Même phénomène sur le nombre moyen de participants : l’auto-édition se contente d’environ 300 souscripteurs là où les maisons d’édition atteignent presque le millier de participants.

C’est sur ce dernier graphique que la principale différence entre projets auto-édités ou non est mise en lumière : depuis 2013, c’est le montant consenti par souscription qui diffère durablement sur un rapport de 1 à 4. Quand un rôliste soutient un projet auto-édité, il consent en moyenne une somme d’une trentaine d’euros. Quand il soutient un projet porté par une maison d’édition, ce montant passe en moyenne à plus de 100 euros (cela baisse de 20% en 2017).

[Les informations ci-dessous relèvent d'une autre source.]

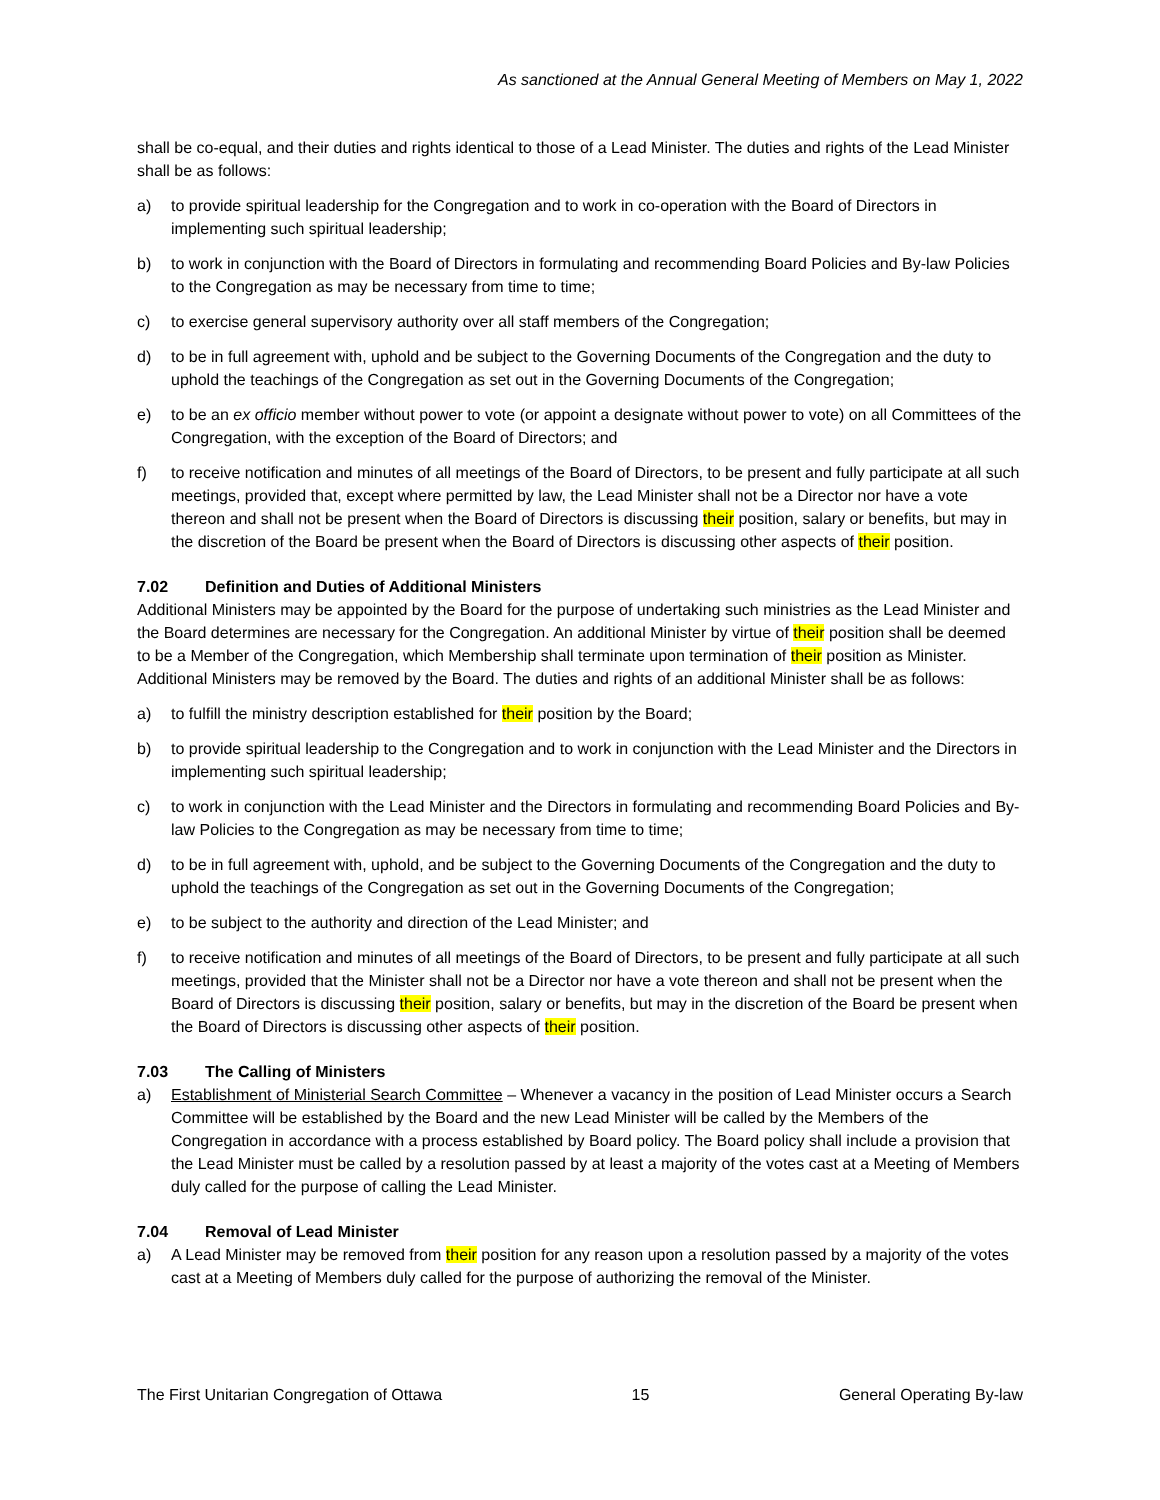As sanctioned at the Annual General Meeting of Members on May 1, 2022
shall be co-equal, and their duties and rights identical to those of a Lead Minister. The duties and rights of the Lead Minister shall be as follows:
a) to provide spiritual leadership for the Congregation and to work in co-operation with the Board of Directors in implementing such spiritual leadership;
b) to work in conjunction with the Board of Directors in formulating and recommending Board Policies and By-law Policies to the Congregation as may be necessary from time to time;
c) to exercise general supervisory authority over all staff members of the Congregation;
d) to be in full agreement with, uphold and be subject to the Governing Documents of the Congregation and the duty to uphold the teachings of the Congregation as set out in the Governing Documents of the Congregation;
e) to be an ex officio member without power to vote (or appoint a designate without power to vote) on all Committees of the Congregation, with the exception of the Board of Directors; and
f) to receive notification and minutes of all meetings of the Board of Directors, to be present and fully participate at all such meetings, provided that, except where permitted by law, the Lead Minister shall not be a Director nor have a vote thereon and shall not be present when the Board of Directors is discussing their position, salary or benefits, but may in the discretion of the Board be present when the Board of Directors is discussing other aspects of their position.
7.02 Definition and Duties of Additional Ministers
Additional Ministers may be appointed by the Board for the purpose of undertaking such ministries as the Lead Minister and the Board determines are necessary for the Congregation. An additional Minister by virtue of their position shall be deemed to be a Member of the Congregation, which Membership shall terminate upon termination of their position as Minister. Additional Ministers may be removed by the Board. The duties and rights of an additional Minister shall be as follows:
a) to fulfill the ministry description established for their position by the Board;
b) to provide spiritual leadership to the Congregation and to work in conjunction with the Lead Minister and the Directors in implementing such spiritual leadership;
c) to work in conjunction with the Lead Minister and the Directors in formulating and recommending Board Policies and By-law Policies to the Congregation as may be necessary from time to time;
d) to be in full agreement with, uphold, and be subject to the Governing Documents of the Congregation and the duty to uphold the teachings of the Congregation as set out in the Governing Documents of the Congregation;
e) to be subject to the authority and direction of the Lead Minister; and
f) to receive notification and minutes of all meetings of the Board of Directors, to be present and fully participate at all such meetings, provided that the Minister shall not be a Director nor have a vote thereon and shall not be present when the Board of Directors is discussing their position, salary or benefits, but may in the discretion of the Board be present when the Board of Directors is discussing other aspects of their position.
7.03 The Calling of Ministers
a) Establishment of Ministerial Search Committee – Whenever a vacancy in the position of Lead Minister occurs a Search Committee will be established by the Board and the new Lead Minister will be called by the Members of the Congregation in accordance with a process established by Board policy. The Board policy shall include a provision that the Lead Minister must be called by a resolution passed by at least a majority of the votes cast at a Meeting of Members duly called for the purpose of calling the Lead Minister.
7.04 Removal of Lead Minister
a) A Lead Minister may be removed from their position for any reason upon a resolution passed by a majority of the votes cast at a Meeting of Members duly called for the purpose of authorizing the removal of the Minister.
The First Unitarian Congregation of Ottawa 15 General Operating By-law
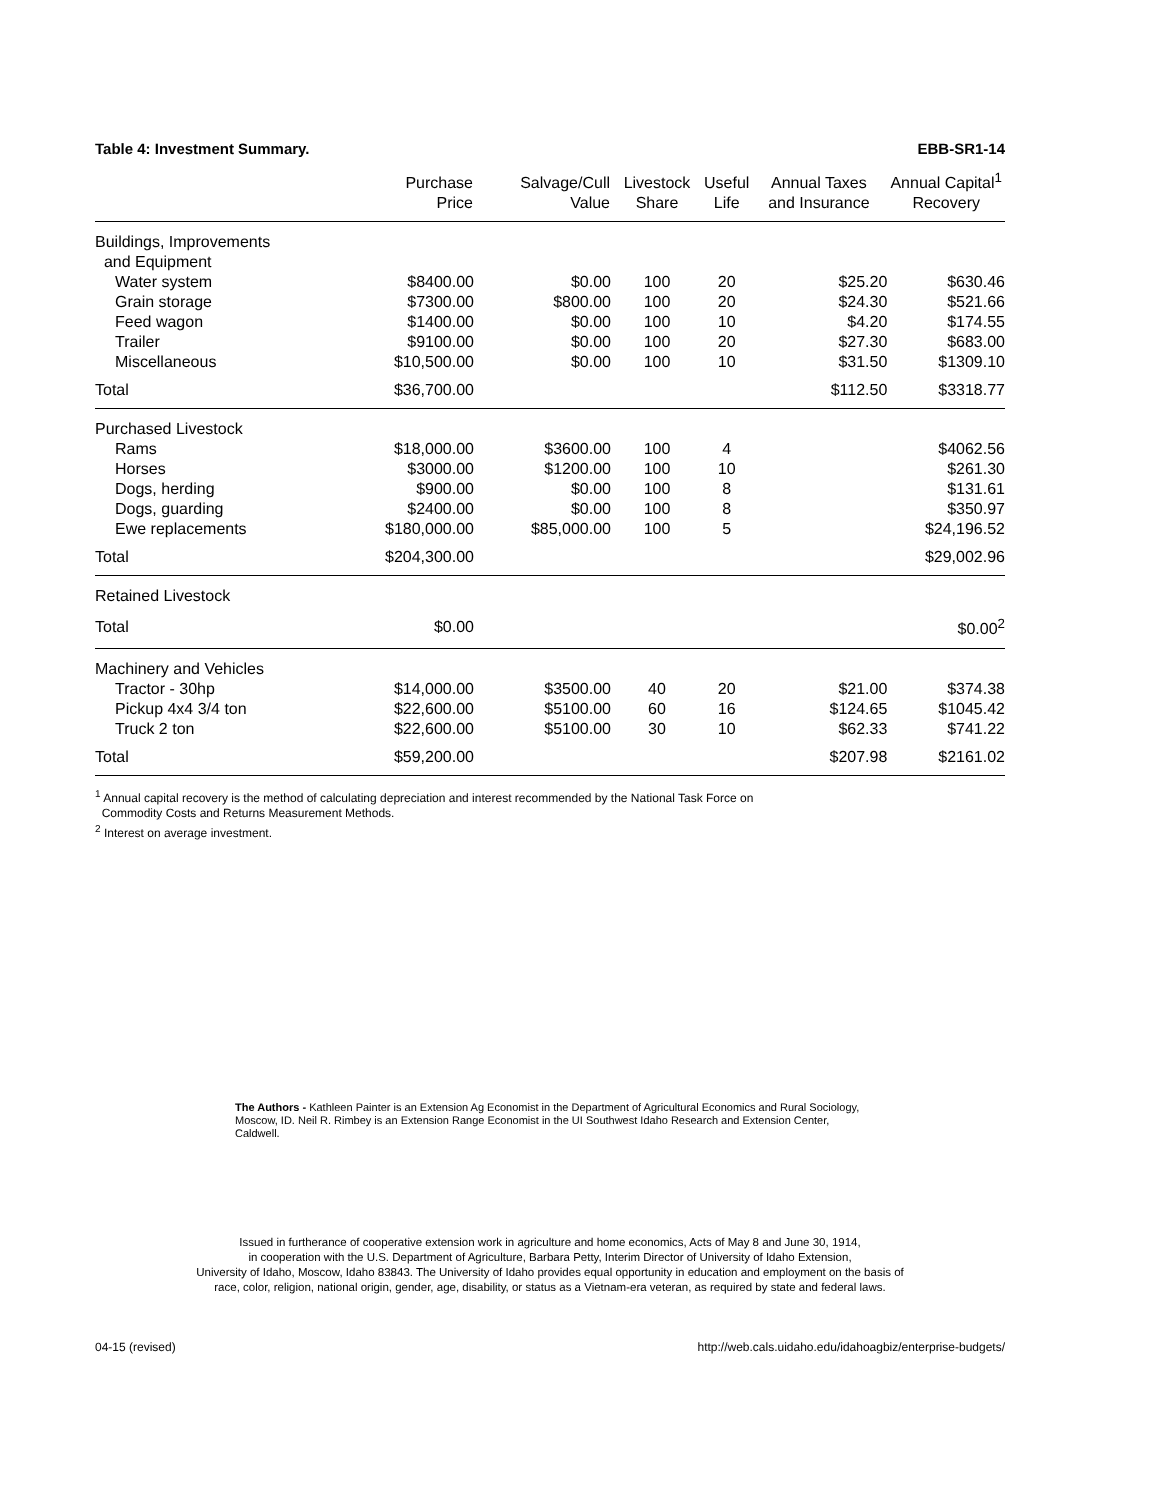Table 4: Investment Summary. EBB-SR1-14
| | Purchase Price | Salvage/Cull Value | Livestock Share | Useful Life | Annual Taxes and Insurance | Annual Capital<sup>1</sup> Recovery |
| --- | --- | --- | --- | --- | --- | --- |
| Buildings, Improvements and Equipment | | | | | | |
| Water system | $8400.00 | $0.00 | 100 | 20 | $25.20 | $630.46 |
| Grain storage | $7300.00 | $800.00 | 100 | 20 | $24.30 | $521.66 |
| Feed wagon | $1400.00 | $0.00 | 100 | 10 | $4.20 | $174.55 |
| Trailer | $9100.00 | $0.00 | 100 | 20 | $27.30 | $683.00 |
| Miscellaneous | $10,500.00 | $0.00 | 100 | 10 | $31.50 | $1309.10 |
| Total | $36,700.00 | | | | $112.50 | $3318.77 |
| Purchased Livestock | | | | | | |
| Rams | $18,000.00 | $3600.00 | 100 | 4 | | $4062.56 |
| Horses | $3000.00 | $1200.00 | 100 | 10 | | $261.30 |
| Dogs, herding | $900.00 | $0.00 | 100 | 8 | | $131.61 |
| Dogs, guarding | $2400.00 | $0.00 | 100 | 8 | | $350.97 |
| Ewe replacements | $180,000.00 | $85,000.00 | 100 | 5 | | $24,196.52 |
| Total | $204,300.00 | | | | | $29,002.96 |
| Retained Livestock | | | | | | |
| Total | $0.00 | | | | | $0.00<sup>2</sup> |
| Machinery and Vehicles | | | | | | |
| Tractor - 30hp | $14,000.00 | $3500.00 | 40 | 20 | $21.00 | $374.38 |
| Pickup 4x4 3/4 ton | $22,600.00 | $5100.00 | 60 | 16 | $124.65 | $1045.42 |
| Truck 2 ton | $22,600.00 | $5100.00 | 30 | 10 | $62.33 | $741.22 |
| Total | $59,200.00 | | | | $207.98 | $2161.02 |
<sup>1</sup> Annual capital recovery is the method of calculating depreciation and interest recommended by the National Task Force on
Commodity Costs and Returns Measurement Methods.
<sup>2</sup> Interest on average investment.
The Authors - Kathleen Painter is an Extension Ag Economist in the Department of Agricultural Economics and Rural Sociology, Moscow, ID. Neil R. Rimbey is an Extension Range Economist in the UI Southwest Idaho Research and Extension Center, Caldwell.
Issued in furtherance of cooperative extension work in agriculture and home economics, Acts of May 8 and June 30, 1914,
in cooperation with the U.S. Department of Agriculture, Barbara Petty, Interim Director of University of Idaho Extension,
University of Idaho, Moscow, Idaho 83843. The University of Idaho provides equal opportunity in education and employment on the basis of
race, color, religion, national origin, gender, age, disability, or status as a Vietnam-era veteran, as required by state and federal laws.
04-15 (revised) http://web.cals.uidaho.edu/idahoagbiz/enterprise-budgets/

Beaucoup d’éléments pourraient expliquer ce constat (je reprends les mêmes qu’en 2015) : des projets moins ambitieux (moins de produits), moins de communication virale (avec les fameux paliers sociaux), pas ou peu d’avantages proposés dans différents paliers (les goodies)… C’est surtout selon moi le symptôme de la double nature du crowdfunding : une partie des projets (auto-édités ou non, d’ailleurs) répond à l’objectif originel de soutien à la création indépendante tandis que de plus en plus de campagnes (celles qui battent les records financiers notamment) s’apparentent à des opérations de marketing viral autour de l’annonce de sorties futures, avec un système de prévente adressée à des fans collectionneurs.

L’exemple de l’édition de jeu de rôle nous permet donc de constater l’émergence rapide d’un crowdfunding « haut de gamme », celui fier d’être « financé en moins de 10 minutes », qui déconnecte parfois complètement la somme visée avec les besoins réels d’un projet éditorial. Ce système de financement social est en fait destiné à une nouvelle communauté de consommateurs et ce n’est au fond pas l’existence du projet qui est en jeu.En face de ce phénomène très bruyant sur la Toile perdure le financement participatif plus classique, souhaitant assurer l’existence de « projets créatifs, innovants, solidaires ou à portée citoyenne », tels que décrits en accueil de la plateforme Ulule.

J’y ajoute un seul chiffre à méditer : en 4 projets financés, l’éditeur Sans-Détour a levé plus de 1 060 000 euros pour la gamme Appel de Cthulhu, le 2e jeu de rôle le plus connu et joué, et l’un des plus vendus. Black Book est sur la même lancée, ayant levé plus de 500 000 euros en 9 projets dédiés à 3 gammes majeures du marché : Chroniques oubliées, Pathfinder et Shadowrun.